- _TASK BRIEF_
Search the records for the word "óleo" and report each line that has it.

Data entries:
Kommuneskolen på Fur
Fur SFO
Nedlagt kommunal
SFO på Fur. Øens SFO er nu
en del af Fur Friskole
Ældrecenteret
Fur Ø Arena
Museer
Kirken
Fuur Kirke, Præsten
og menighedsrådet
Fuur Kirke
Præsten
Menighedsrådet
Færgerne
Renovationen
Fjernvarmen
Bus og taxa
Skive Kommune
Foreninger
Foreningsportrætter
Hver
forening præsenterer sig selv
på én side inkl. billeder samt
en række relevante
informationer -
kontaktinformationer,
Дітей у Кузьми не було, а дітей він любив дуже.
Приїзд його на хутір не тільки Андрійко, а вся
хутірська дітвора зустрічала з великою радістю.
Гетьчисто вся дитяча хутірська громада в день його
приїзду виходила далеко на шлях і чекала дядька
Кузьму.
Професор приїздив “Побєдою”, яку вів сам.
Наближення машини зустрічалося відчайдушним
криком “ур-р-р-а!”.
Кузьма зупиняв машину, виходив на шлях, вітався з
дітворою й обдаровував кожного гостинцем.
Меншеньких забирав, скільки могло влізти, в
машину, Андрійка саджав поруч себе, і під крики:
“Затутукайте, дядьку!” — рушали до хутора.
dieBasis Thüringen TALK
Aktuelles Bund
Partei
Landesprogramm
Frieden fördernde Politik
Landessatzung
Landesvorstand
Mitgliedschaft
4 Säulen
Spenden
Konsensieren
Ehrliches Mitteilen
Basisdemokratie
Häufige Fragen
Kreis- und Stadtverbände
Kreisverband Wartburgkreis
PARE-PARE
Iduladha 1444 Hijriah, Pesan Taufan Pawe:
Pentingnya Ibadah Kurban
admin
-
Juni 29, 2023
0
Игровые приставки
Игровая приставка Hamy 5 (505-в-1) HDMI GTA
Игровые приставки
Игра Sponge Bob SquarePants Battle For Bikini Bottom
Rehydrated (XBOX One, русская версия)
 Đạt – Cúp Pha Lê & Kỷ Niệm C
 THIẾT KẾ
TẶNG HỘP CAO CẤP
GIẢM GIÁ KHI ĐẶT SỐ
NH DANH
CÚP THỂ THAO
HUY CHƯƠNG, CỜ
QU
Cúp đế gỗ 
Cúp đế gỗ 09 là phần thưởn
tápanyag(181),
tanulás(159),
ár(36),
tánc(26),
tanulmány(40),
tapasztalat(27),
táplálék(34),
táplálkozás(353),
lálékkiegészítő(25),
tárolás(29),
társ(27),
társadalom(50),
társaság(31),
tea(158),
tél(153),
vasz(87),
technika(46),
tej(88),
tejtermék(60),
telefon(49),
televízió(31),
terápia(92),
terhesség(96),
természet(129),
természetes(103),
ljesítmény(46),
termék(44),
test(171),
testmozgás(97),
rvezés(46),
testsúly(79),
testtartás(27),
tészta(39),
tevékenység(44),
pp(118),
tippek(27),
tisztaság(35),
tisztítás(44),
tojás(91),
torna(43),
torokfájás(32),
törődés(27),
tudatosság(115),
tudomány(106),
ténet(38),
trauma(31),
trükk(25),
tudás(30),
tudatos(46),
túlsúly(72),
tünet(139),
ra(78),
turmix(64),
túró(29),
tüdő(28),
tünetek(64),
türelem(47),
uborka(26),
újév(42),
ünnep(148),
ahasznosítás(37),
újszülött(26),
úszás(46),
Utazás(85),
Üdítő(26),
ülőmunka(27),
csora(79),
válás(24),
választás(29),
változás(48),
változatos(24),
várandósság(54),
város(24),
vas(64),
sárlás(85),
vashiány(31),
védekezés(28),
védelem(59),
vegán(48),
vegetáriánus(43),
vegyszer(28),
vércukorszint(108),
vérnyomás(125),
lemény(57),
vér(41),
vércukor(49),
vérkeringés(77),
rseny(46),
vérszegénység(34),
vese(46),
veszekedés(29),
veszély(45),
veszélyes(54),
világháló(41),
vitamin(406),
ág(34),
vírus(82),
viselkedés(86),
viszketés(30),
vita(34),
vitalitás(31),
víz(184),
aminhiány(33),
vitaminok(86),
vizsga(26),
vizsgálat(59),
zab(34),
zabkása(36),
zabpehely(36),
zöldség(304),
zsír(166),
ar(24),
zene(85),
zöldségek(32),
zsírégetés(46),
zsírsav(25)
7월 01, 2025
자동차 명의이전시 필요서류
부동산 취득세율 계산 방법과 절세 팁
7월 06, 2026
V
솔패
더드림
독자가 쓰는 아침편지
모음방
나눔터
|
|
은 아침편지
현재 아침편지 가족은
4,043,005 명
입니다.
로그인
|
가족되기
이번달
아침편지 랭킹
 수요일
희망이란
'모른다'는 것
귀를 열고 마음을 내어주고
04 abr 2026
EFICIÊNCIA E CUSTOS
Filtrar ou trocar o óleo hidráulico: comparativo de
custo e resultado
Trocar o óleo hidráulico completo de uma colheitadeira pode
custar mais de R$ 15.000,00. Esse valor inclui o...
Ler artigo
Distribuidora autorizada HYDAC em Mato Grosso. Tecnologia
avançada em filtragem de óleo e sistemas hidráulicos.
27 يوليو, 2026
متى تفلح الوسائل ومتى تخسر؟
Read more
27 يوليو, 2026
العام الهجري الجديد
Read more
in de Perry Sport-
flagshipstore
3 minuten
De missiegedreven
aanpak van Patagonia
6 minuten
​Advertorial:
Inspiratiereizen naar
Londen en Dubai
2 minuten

- _YOUR RESPONSE_
Filtrar ou trocar o óleo hidráulico: comparativo de
Trocar o óleo hidráulico completo de uma colheitadeira pode
avançada em filtragem de óleo e sistemas hidráulicos.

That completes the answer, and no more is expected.